## ABOUT THIS TASK
Reproduce the following interview excerpt with Sinan Antoon word for word, from start to finish.

## GIVEN PASSAGE
══════

Iraqi-born poet and novelist Sinan Antoon joins us in our firehouse studio to discuss the U.S. occupation of Iraq, his latest novel, “I’jaam: An Iraqi Rhapsody,” poetry and much more. Antoon says, “Even if there is withdrawal, it’s going to be withdrawal Israeli-style: from urban centers to the military bases … that have been built there with millions and millions of dollars. This is the old colonial style: When it’s too costly, you let the natives kill each other, let the natives police each other.” [includes rush transcript]
Transcript
AMY GOODMAN: We turn now to another Iraqi voice, Sinan Antoon, an Iraqi-born poet, novelist, filmmaker. He left Iraq in 1991 after the Persian Gulf War, currently teaches Arabic literature at New York University. His poems and essays have been widely published in both Arabic and English. In the summer of 2003, Sinan returned to Baghdad with a group of filmmakers to co-direct About Baghdad, an acclaimed documentary about Iraq under U.S. occupation. His novel I’jaam: An Iraqi Rhapsody was recently published in English, and a collection of his poetry was also published in June, called The Baghdad Blues. He’s a member of the editorial committee of Middle East Report. Sinan Antoon joins us in our firehouse studio. Welcome to Democracy Now!
SINAN ANTOON: Thank you for having me.
AMY GOODMAN: As you listen to your fellow Iraqis speaking about the oil law, your thoughts?
SINAN ANTOON: Well, frankly, it gives me hope, because even under terrible conditions and a military occupation, these people are fighting and organizing really to resist what I would think would be the last nail in the Iraqi coffin, this oil law, because with all of the destruction to the infrastructure and the damage to human life and material in Iraq, what’s left for Iraq, if anything is left, is the oil reserves for the future, to rebuild the country. And if that also is given to foreign corporations, then there’s no hope left for Iraqis and for future generations. So I am proud — and I think every human being, citizen of this world, should be proud — of these people who, under terrible and difficult conditions, are fighting these powerful oil corporations and, you know, the United States with all of its might.

══════

## DATA SHOWN
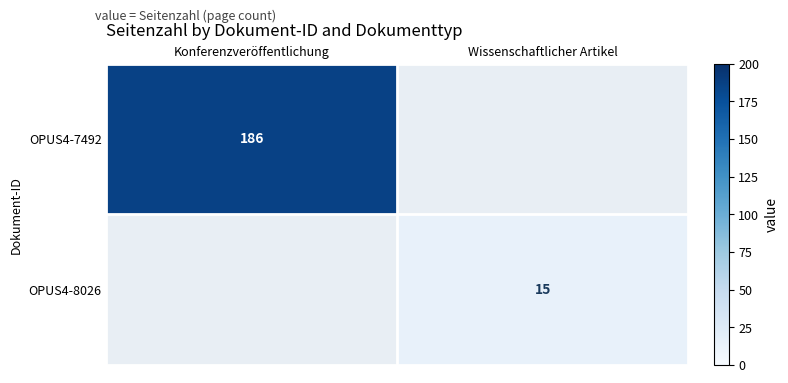

Is it true that OPUS4-7492 equals 292.5 at Konferenzveröffentlichung?

False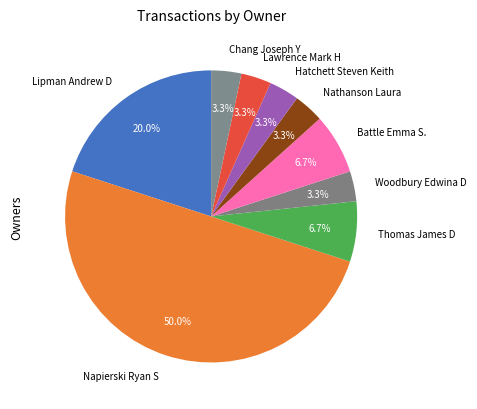

Is Chang Joseph Y the majority of the pie?

No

══════

## RESPONSE FOR THIS EXERCISE
Iraqi-born poet and novelist Sinan Antoon joins us in our firehouse studio to discuss the U.S. occupation of Iraq, his latest novel, “I’jaam: An Iraqi Rhapsody,” poetry and much more. Antoon says, “Even if there is withdrawal, it’s going to be withdrawal Israeli-style: from urban centers to the military bases … that have been built there with millions and millions of dollars. This is the old colonial style: When it’s too costly, you let the natives kill each other, let the natives police each other.” [includes rush transcript]
Transcript
AMY GOODMAN: We turn now to another Iraqi voice, Sinan Antoon, an Iraqi-born poet, novelist, filmmaker. He left Iraq in 1991 after the Persian Gulf War, currently teaches Arabic literature at New York University. His poems and essays have been widely published in both Arabic and English. In the summer of 2003, Sinan returned to Baghdad with a group of filmmakers to co-direct About Baghdad, an acclaimed documentary about Iraq under U.S. occupation. His novel I’jaam: An Iraqi Rhapsody was recently published in English, and a collection of his poetry was also published in June, called The Baghdad Blues. He’s a member of the editorial committee of Middle East Report. Sinan Antoon joins us in our firehouse studio. Welcome to Democracy Now!
SINAN ANTOON: Thank you for having me.
AMY GOODMAN: As you listen to your fellow Iraqis speaking about the oil law, your thoughts?
SINAN ANTOON: Well, frankly, it gives me hope, because even under terrible conditions and a military occupation, these people are fighting and organizing really to resist what I would think would be the last nail in the Iraqi coffin, this oil law, because with all of the destruction to the infrastructure and the damage to human life and material in Iraq, what’s left for Iraq, if anything is left, is the oil reserves for the future, to rebuild the country. And if that also is given to foreign corporations, then there’s no hope left for Iraqis and for future generations. So I am proud — and I think every human being, citizen of this world, should be proud — of these people who, under terrible and difficult conditions, are fighting these powerful oil corporations and, you know, the United States with all of its might.